Lau couldn't finance a buyout herself. Her family had immigrated from Hong Kong to New York when she was 17, and she didn't have family money. She didn't want to do the buyout that way anyway. To keep the company's program managers (who had the customer contacts), its purchasing people (who had the relationships with the vendors), and the people on the manufacturing floor (who understood the process), she offered the 60-some employees the challenge and opportunity to buy the company with her. More than a third said yes.
With $3.1 million -- $1.2 million in a bank loan, $750,000 from a minority-targeted Small Business Administration loan guarantee, $300,000 in notes from the former owners, and $850,000 from Lau and the other employees -- the new company, renamed Lau Technologies, became independent in March 1990. Lau herself had 56% ownership, the employee owners had 36%, and the company retained 8% for future new hires.
In five years Lau Technologies, with Lau as president, transformed itself. Revenues grew from $7 million in 1989 to $49 million in 1994 and should close at $60 million this year. The company paid off its debts in its first two years and has paid out dividends totaling about 75% of what employees originally invested. Pretax income last year was $2.7 million, a little more than 5.5% of net sales. Two hundred and 10 people, all cross-trained, now work at the company, which follows a total quality management program.
The company's first big break came five months into its independence. Lau had been traveling to vendors and the company's customers -- FMC Corp., GE-Pittsfield (now part of Lockheed Martin Marietta), and the U.S. Army itself -- promising to win back their trust and produce at new standards. The staff had been meeting every day at 9 a.m. to go over cash flow and check on how much, if any, of its $1.2-million line of credit was still available.
But in August Operation Desert Shield started. With U.S. ground troops taking positions in the Persian Gulf, FMC and the army pushed up their orders for the Bradley, asking Lau Technologies to produce in one year the electronics parts it had been contracted to make in five.

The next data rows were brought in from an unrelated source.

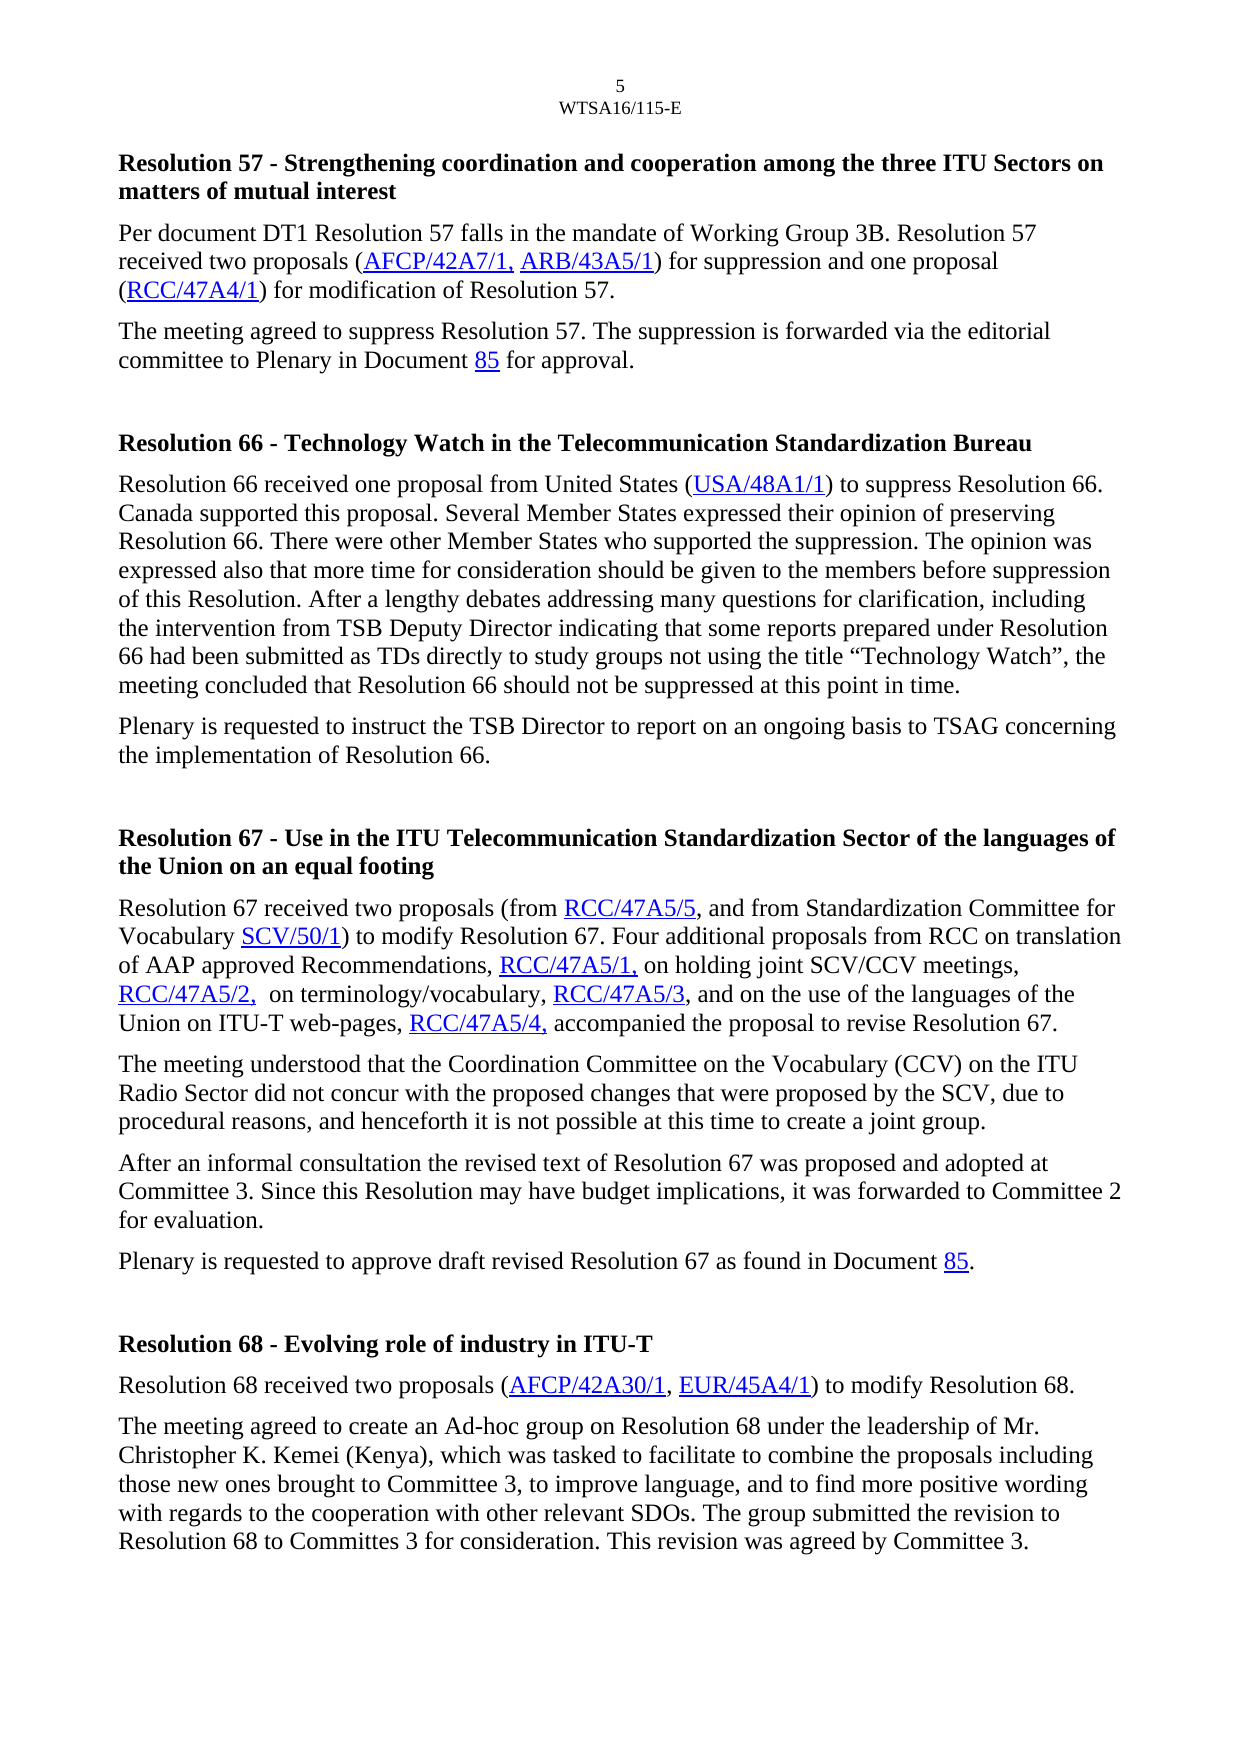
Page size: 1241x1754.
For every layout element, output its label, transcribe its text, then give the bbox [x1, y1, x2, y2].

text Resolution 67 - Use in the ITU Telecommunication Standardization Sector of the languages of the Union on an equal footing [118, 823, 1122, 880]
text Resolution 66 received one proposal from United States (USA/48A1/1) to suppress Resolution 66. Canada supported this proposal. Several Member States expressed their opinion of preserving Resolution 66. There were other Member States who supported the suppression. The opinion was expressed also that more time for consideration should be given to the members before suppression of this Resolution. After a lengthy debates addressing many questions for clarification, including the intervention from TSB Deputy Director indicating that some reports prepared under Resolution 66 had been submitted as TDs directly to study groups not using the title “Technology Watch”, the meeting concluded that Resolution 66 should not be suppressed at this point in time. [118, 469, 1122, 699]
text Resolution 57 - Strengthening coordination and cooperation among the three ITU Sectors on matters of mutual interest [118, 148, 1122, 205]
text Plenary is requested to approve draft revised Resolution 67 as found in Document 85. [118, 1246, 1122, 1275]
text Resolution 68 - Evolving role of industry in ITU-T [118, 1329, 1122, 1358]
text Resolution 68 received two proposals (AFCP/42A30/1, EUR/45A4/1) to modify Resolution 68. [118, 1370, 1122, 1399]
text Per document DT1 Resolution 57 falls in the mandate of Working Group 3B. Resolution 57 received two proposals (AFCP/42A7/1, ARB/43A5/1) for suppression and one proposal (RCC/47A4/1) for modification of Resolution 57. [118, 218, 1122, 304]
text The meeting understood that the Coordination Committee on the Vocabulary (CCV) on the ITU Radio Sector did not concur with the proposed changes that were proposed by the SCV, due to procedural reasons, and henceforth it is not possible at this time to create a joint group. [118, 1049, 1122, 1135]
text Resolution 67 received two proposals (from RCC/47A5/5, and from Standardization Committee for Vocabulary SCV/50/1) to modify Resolution 67. Four additional proposals from RCC on translation of AAP approved Recommendations, RCC/47A5/1, on holding joint SCV/CCV meetings, RCC/47A5/2, on terminology/vocabulary, RCC/47A5/3, and on the use of the languages of the Union on ITU-T web-pages, RCC/47A5/4, accompanied the proposal to revise Resolution 67. [118, 893, 1122, 1036]
text Resolution 66 - Technology Watch in the Telecommunication Standardization Bureau [118, 428, 1122, 456]
text After an informal consultation the revised text of Resolution 67 was proposed and adopted at Committee 3. Since this Resolution may have budget implications, it was forwarded to Committee 2 for evaluation. [118, 1148, 1122, 1234]
text The meeting agreed to create an Ad-hoc group on Resolution 68 under the leadership of Mr. Christopher K. Kemei (Kenya), which was tasked to facilitate to combine the proposals including those new ones brought to Committee 3, to improve language, and to find more positive wording with regards to the cooperation with other relevant SDOs. The group submitted the revision to Resolution 68 to Committes 3 for consideration. This revision was agreed by Committee 3. [118, 1411, 1122, 1555]
text Plenary is requested to instruct the TSB Director to report on an ongoing basis to TSAG concerning the implementation of Resolution 66. [118, 711, 1122, 769]
text The meeting agreed to suppress Resolution 57. The suppression is forwarded via the editorial committee to Plenary in Document 85 for approval. [118, 316, 1122, 374]
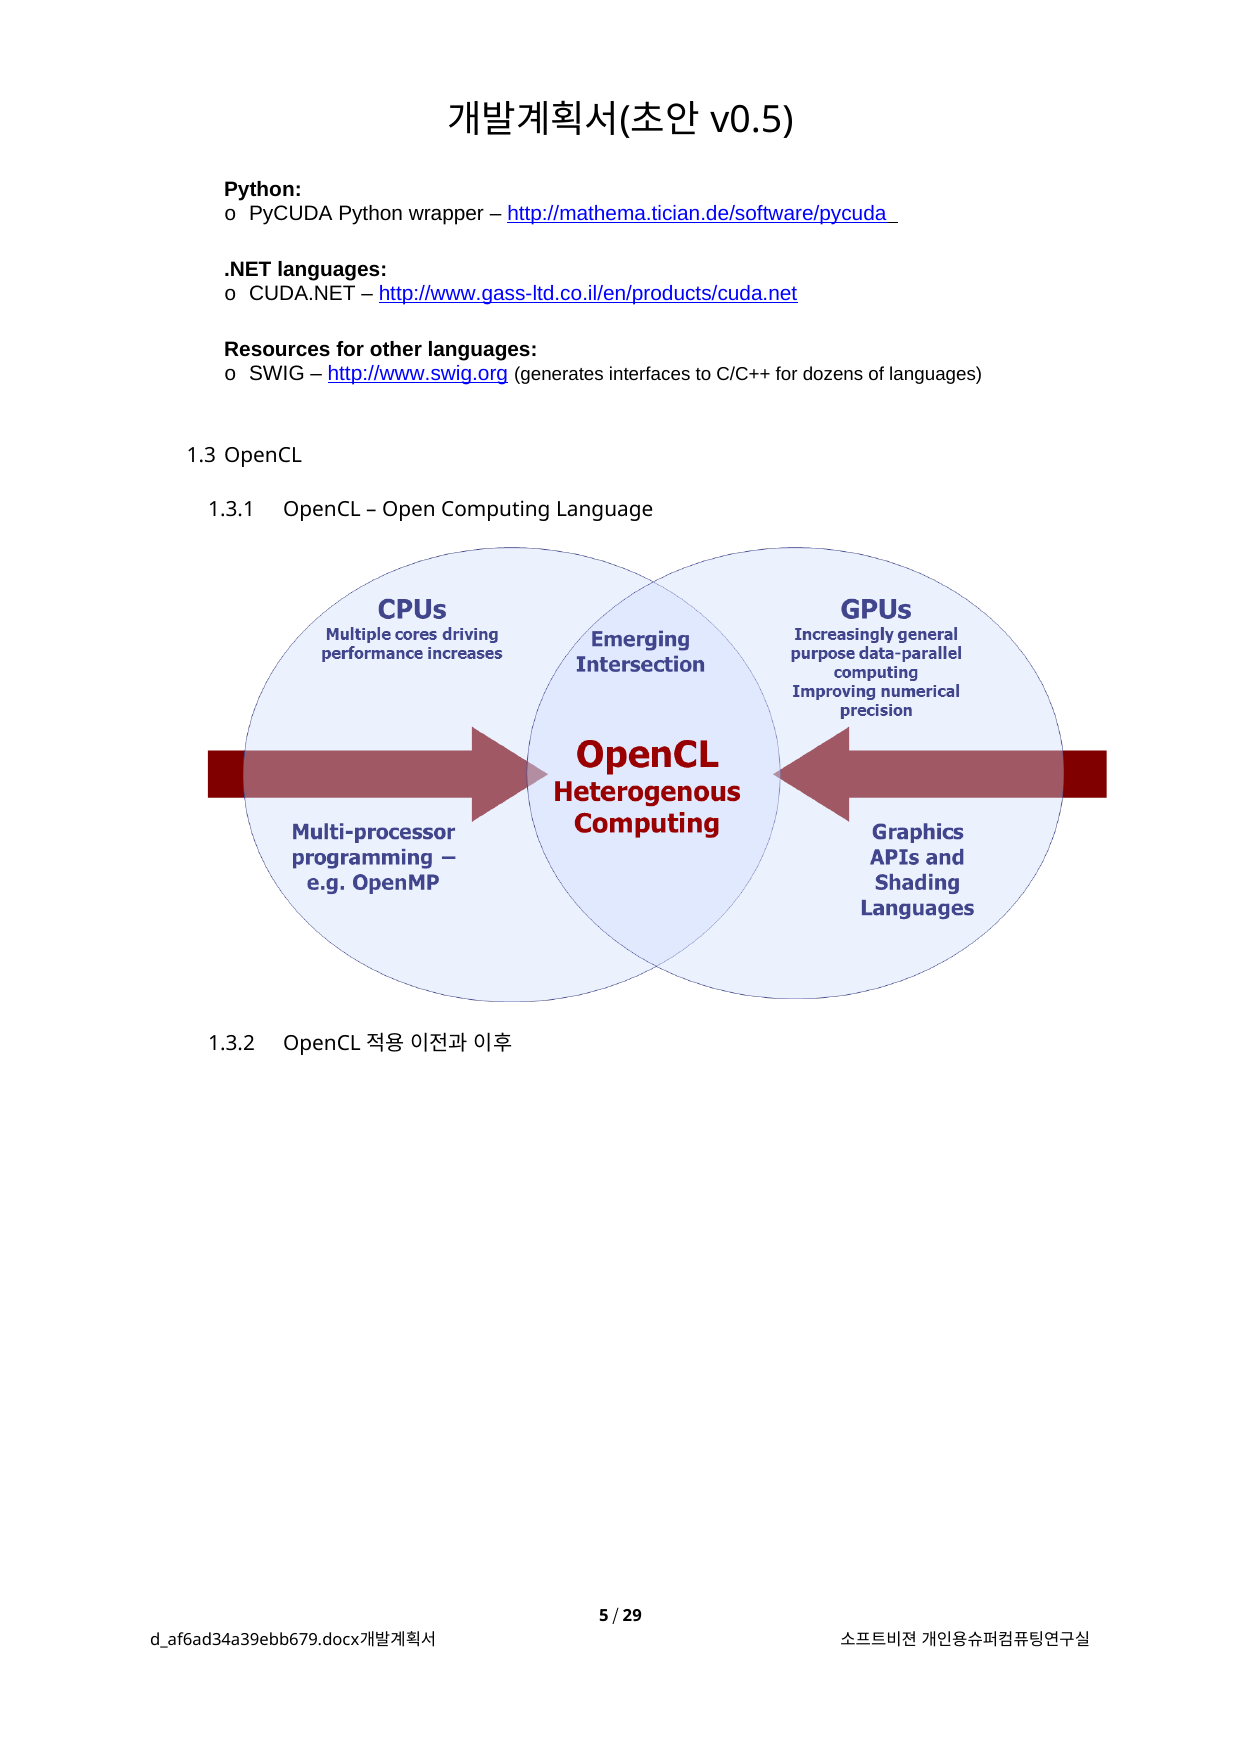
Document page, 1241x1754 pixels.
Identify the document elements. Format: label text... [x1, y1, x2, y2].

The company was up for the challenge. It went from one shift to three, setting up 24-hour production. It hired 70 temp workers for the assembly area, working with a temp agency specializing in workers with manufacturing experience, and added another layer of inspection to ensure quality control.
At the same time, FMC needed help fixing a circuitry problem that arose on the Bradley -- a gun turret was on the fritz. Normally, the lead time would have been 270 days to design and program a new chip and wire it onto the new board. "We said, 'Give us a try, and let us talk to our vendors,' because we had the manufacturing experience building these boards," says Lau. "So we talked to our vendors at Hughes, at Texas Instruments -- we literally were calling vice-presidents and saying, 'We have a national emergency here. If we don't get this changed, it'll be detrimental to our soldiers.' So we were able to work out a deal and turn it around in 45 days." Engineers were working "unbelievable hours," she says. "They literally lived at the plant."